Compared to the other lightweight algorithms, the number of parameters of LightCSPNet is reduced by 75%. In addition, the performance of LightCSPNet is almost the same as the counterparts of other lightweight networks after using these skills. LightCSPNet is combined with the MHSA, the number of parameters of LightCSPNet is further reduced. In addition, the Vision Transformer algorithm, which consists of multiple MHSA structures, was used for our tests. In fact, the vgg16 and Vision Transformer networks in the experiments were so large that it was difficult to converge for the GTX3090. Therefore, pre-training weights for large models are used to accelerate the convergence of the algorithms. Finally, it can be seen from the ablation experiment in Table 2 that our improvement is effective.

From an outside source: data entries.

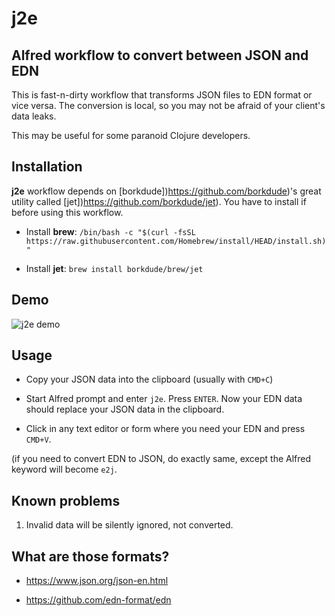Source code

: # j2e

## Alfred workflow to convert between JSON and EDN

This is fast-n-dirty workflow that transforms JSON files to EDN format or vice versa. The conversion is local, so you may not be afraid of your client's data leaks.

This may be useful for some paranoid Clojure developers.

## Installation

**j2e** workflow depends on [borkdude])https://github.com/borkdude)'s great utility called [jet])https://github.com/borkdude/jet). You have to install if before using this workflow.

* Install **brew**: `/bin/bash -c "$(curl -fsSL https://raw.githubusercontent.com/Homebrew/install/HEAD/install.sh)"`

* Install **jet**: `brew install borkdude/brew/jet`

## Demo

![j2e demo](img/e2j.gif)

## Usage

* Copy your JSON data into the clipboard (usually with `CMD+C`)

* Start Alfred prompt and enter `j2e`. Press `ENTER`. Now your EDN data should replace your JSON data in the clipboard.

* Click in any text editor or form where you need your EDN and press `CMD+V`.

(if you need to convert EDN to JSON, do exactly same, except the Alfred keyword will become `e2j`.

## Known problems

1. Invalid data will be silently ignored, not converted. 

## What are those formats?

* https://www.json.org/json-en.html

* https://github.com/edn-format/edn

LightCSPNet as backbone was put into the target detection model and further compared with MobileNetV2 and V3. The backbone is tested on two algorithms: anchor-base and anchor-free, which are YOLOv4 [33] and YOLOX [34] respectively, both of which structures are very similar and uses the same PAN (Path Aggregation Network) structure [35] and is shown in Fig. 11. The difference of the above structures is whether anchor is used.

Fig. 11
figure 11

The structure of YOLOV4 and YOLOX

The detection results are shown in Table 4. The image size of the input model is (416,416), and the dataset is VOC2012 that consists of 10,000 images from 20 classes. The pre-training weights from ImageNet100 are used by all models in this paper.

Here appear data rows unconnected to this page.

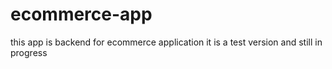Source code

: # ecommerce-app
this app is backend for ecommerce application 
it is a test version and still in progress
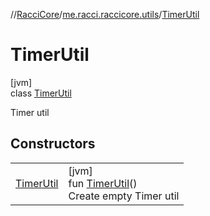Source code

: //[RacciCore](../../../index.md)/[me.racci.raccicore.utils](../index.md)/[TimerUtil](index.md)

# TimerUtil

[jvm]\
class [TimerUtil](index.md)

Timer util

## Constructors

| | |
|---|---|
| [TimerUtil](-timer-util.md) | [jvm]<br>fun [TimerUtil](-timer-util.md)()<br>Create empty Timer util |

Table 4 Performance comparison among different backbone models

For the VOC dataset, the AP of LightCSPNet was improved by 0.4% and 0.6%, respectively. Although LightCSPNet has a significant reduction in the number of parameters and computational costs, the inference time on the GPU does not decrease much. The reason is that the Nvidia GPU used in PC has hardware optimizations and frameworks for ordinary convolution and continuous data such as CUDNN, but not optimizations for depthwise separable convolution and discrete data. It can be concluded that the inference time of LightCSPNet is only half of the counterpart of MobileNetV2 on CPU without optimization mechanism, which means that the performance of LightCSPNet can perform better on the embedded device without CUDNN.

4 Conclusion

For the relatively poor computing power of embedded devices, a more lightweight and better performing network that LightCSPNet is proposed to accommodate low performance devices. The dataset including multiple defects was constructed to test the algorithm in the defect detection target. Two international public datasets that ImageNet100 and VOC2012, were used to train and test the algorithms in the areas of image classification and target detection, respectively. The main conclusions are as follows:

  1. 1.

    The proposed Down layer and Extraction layer structures combining deepwise separable convolution and CSP structures reduce the computation and the number of parameters without degrading the performance.

  2. 2.

    For the classification task, LightCSPNet obtained better results for the ImageNet100 and defect datasets. Compared to the other algorithms, LightCSPNet has fewer parameters and less computation and owns almost the same performance.

  3. 3.

    The new dataset constructed in this paper consisting of 12 categories can be better used for defect detection tasks.

  4. 4.

    LightCSPNet adopted some skills, such as adding drop out and MHSA structures, and achieves a better performance improvement.

  5. 5.

    For the target detection task, LightCSPNet is used to replace the backbone part, which increases the mAP for the VOC2012 dataset. In addition, the running time of LightCSPNet is only half of the counterpart of MobileNetV2 on CPU. LightCSPNet proposed in this paper can be better applied in embedded devices that owns only CPU or GPU with low performance.